Your grandmother introduced you to spirituality and witchcraft from an early age. Was there a moment when she told you that you were especially porous to the universe’s energies?

I don’t know if she ever told me outright, it was just a connection that we had. She had learned things like aromatherapy and Reiki, and she was basically practicing on me as she was learning. I think that naturally opened me up and made me curious about other realms other than the physical.

“I’m at this different point in my life, even vocally, where I feel like I’m becoming more comfortable with where my voice is at now and I’m enjoying singing more. I wanted to focus on that.”

Do you have a community of people in which you practice spirituality with and what do those practices look like?

I do. I live in the mountains where it’s a bit isolated, so I don’t have people locally, unfortunately, so a lot of it is online with people I’ve met in person or have been on tour with. Pam Grossman is a friend and fellow witch of mine who does online monthly coven meetings and I’ll attend those on Patreon. Then when I’m on tour, I make a point to gather fellow witches when I can and hang out with them somewhere special.

Back to the EP, what made you pick out these songs specifically?

I had the opportunity to do a small showcase, where I was doing these stripped-down versions of the songs. That’s kind of where this idea originated from. It was in this barn in Los Angeles, and so I didn’t have the opportunity to bring my full band. I did these with my bandmate Ben on piano and me on guitar. These are the songs that translated most naturally into that form.

You end with a cover of Spiritbox’s “Cellar Door.” What about that song spoke to you?

I really loved that EP of theirs. The lyrics in the chorus [“Who could’ve known I would fall so hard starting over”] really speak to the difficulty of transformation.
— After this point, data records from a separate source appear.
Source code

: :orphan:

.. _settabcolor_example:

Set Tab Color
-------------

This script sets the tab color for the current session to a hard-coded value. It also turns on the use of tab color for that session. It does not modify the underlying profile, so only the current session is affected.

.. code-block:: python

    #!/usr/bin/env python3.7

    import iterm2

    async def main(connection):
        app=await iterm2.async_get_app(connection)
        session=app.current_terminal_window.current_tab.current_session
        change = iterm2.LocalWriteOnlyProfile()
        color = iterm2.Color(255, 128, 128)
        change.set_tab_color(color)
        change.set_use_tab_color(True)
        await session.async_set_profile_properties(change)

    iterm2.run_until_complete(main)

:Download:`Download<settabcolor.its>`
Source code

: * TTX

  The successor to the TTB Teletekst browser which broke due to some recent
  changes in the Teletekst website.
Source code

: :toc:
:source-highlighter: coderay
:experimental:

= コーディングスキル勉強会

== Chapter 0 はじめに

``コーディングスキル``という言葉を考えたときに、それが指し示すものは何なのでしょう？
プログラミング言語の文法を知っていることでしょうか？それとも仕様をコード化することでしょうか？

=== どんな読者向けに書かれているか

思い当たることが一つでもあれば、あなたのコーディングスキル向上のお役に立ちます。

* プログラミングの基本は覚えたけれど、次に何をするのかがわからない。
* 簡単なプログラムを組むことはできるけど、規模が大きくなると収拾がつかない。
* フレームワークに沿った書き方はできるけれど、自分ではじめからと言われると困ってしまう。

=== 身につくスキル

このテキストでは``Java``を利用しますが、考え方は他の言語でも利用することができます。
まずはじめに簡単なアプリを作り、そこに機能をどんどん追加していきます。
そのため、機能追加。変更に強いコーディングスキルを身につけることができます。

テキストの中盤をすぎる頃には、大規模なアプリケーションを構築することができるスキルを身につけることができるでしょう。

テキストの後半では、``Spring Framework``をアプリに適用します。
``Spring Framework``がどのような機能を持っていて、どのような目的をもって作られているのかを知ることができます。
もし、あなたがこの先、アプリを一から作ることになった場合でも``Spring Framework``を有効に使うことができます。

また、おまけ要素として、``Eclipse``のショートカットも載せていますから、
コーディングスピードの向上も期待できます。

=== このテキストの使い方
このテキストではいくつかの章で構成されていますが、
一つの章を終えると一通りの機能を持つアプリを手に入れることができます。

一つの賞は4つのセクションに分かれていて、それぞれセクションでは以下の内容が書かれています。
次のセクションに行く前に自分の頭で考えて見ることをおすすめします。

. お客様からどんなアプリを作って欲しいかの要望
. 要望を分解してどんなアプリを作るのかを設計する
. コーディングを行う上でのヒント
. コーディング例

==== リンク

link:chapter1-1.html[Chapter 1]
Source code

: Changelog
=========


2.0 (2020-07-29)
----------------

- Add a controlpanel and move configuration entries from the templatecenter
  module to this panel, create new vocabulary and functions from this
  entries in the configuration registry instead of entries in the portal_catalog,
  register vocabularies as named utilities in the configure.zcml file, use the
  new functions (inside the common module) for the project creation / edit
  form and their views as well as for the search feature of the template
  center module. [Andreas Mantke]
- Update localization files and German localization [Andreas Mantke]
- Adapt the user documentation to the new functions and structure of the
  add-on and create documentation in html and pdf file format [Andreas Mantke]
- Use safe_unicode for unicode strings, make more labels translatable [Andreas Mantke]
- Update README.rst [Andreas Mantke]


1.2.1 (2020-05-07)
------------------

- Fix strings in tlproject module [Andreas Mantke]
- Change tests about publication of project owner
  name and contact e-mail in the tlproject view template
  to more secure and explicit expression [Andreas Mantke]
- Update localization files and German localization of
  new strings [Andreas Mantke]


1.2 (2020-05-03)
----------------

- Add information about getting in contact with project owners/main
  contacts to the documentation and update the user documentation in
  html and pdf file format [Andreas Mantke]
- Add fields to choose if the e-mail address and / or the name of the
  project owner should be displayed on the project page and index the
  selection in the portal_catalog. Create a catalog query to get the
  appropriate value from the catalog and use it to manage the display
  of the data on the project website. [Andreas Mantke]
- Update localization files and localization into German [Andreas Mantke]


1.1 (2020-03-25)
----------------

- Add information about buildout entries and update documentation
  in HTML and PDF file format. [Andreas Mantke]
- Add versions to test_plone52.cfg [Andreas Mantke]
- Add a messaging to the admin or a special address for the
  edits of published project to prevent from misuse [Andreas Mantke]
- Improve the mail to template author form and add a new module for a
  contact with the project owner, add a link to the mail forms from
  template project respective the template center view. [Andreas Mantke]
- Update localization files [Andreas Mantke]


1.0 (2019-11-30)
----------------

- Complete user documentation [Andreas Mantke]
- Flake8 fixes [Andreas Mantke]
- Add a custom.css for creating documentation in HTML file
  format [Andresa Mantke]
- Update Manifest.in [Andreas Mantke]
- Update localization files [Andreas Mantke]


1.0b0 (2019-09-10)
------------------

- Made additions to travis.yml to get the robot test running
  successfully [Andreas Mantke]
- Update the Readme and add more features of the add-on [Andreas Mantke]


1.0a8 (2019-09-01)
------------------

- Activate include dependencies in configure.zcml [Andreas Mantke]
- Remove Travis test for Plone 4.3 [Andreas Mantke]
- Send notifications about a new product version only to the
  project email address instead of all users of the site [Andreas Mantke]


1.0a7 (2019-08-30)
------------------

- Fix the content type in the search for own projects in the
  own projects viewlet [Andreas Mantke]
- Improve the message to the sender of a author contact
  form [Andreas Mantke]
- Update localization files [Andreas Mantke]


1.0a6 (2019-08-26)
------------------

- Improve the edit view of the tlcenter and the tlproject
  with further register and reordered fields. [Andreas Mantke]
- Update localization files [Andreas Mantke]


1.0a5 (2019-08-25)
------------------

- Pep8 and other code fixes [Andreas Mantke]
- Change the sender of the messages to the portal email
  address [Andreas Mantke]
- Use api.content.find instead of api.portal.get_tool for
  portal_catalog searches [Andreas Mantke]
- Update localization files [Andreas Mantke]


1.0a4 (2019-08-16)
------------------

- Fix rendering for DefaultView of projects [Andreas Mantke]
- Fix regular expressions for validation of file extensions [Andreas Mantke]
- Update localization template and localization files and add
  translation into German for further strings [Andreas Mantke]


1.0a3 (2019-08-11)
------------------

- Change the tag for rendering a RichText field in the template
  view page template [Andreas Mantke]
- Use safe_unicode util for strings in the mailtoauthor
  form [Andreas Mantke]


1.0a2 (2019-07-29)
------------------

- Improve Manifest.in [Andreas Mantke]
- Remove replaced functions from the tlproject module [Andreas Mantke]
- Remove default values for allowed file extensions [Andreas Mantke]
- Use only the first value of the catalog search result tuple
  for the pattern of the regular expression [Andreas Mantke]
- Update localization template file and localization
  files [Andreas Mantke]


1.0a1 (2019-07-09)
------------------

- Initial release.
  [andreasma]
I started a TikTok last year, mostly posting little snippets of my songs in an acoustic version, and then I just started singing “Cellar Door.” The lyrics really resonated with me and I felt they fit into the world of the EP. It was also a great chance to meet Courtney [LaPlante, Spiritbox’s lead vocalist] and become friends and, you know, appreciate each other’s music.

One of the lyrics on the EP that I’ve really gotten stuck on is from “Whispers in the Echo Chamber:” “Become my own fantasy, twist the old self into poetry.” I’m curious to know what your relationship with your old self is like now, and what it means for a past self to be your own fantasy or point of poetry?

That part, as well as a few others on the album, are meant to be affirmations to help me as I’m singing them. It’s a marker to remember your own power, to be confident. I felt like that lyric encapsulated this idea of the past and present twisting together and becoming this new version of yourself.

How would the people who know you and love you say that you’ve changed?

Sadly, I’ve probably become a bit less social because I’ve needed to really spend a lot of time alone to do the work that I want to do, to prioritize the healing that I want to do.

And some of that has been done in community, because I think that’s also really important, to maintain your friendships, whether you feel like you’re in the exact same place you were or not. I think I’m a lot calmer as a person. A bit more present.

This interview has been edited for length and clarity.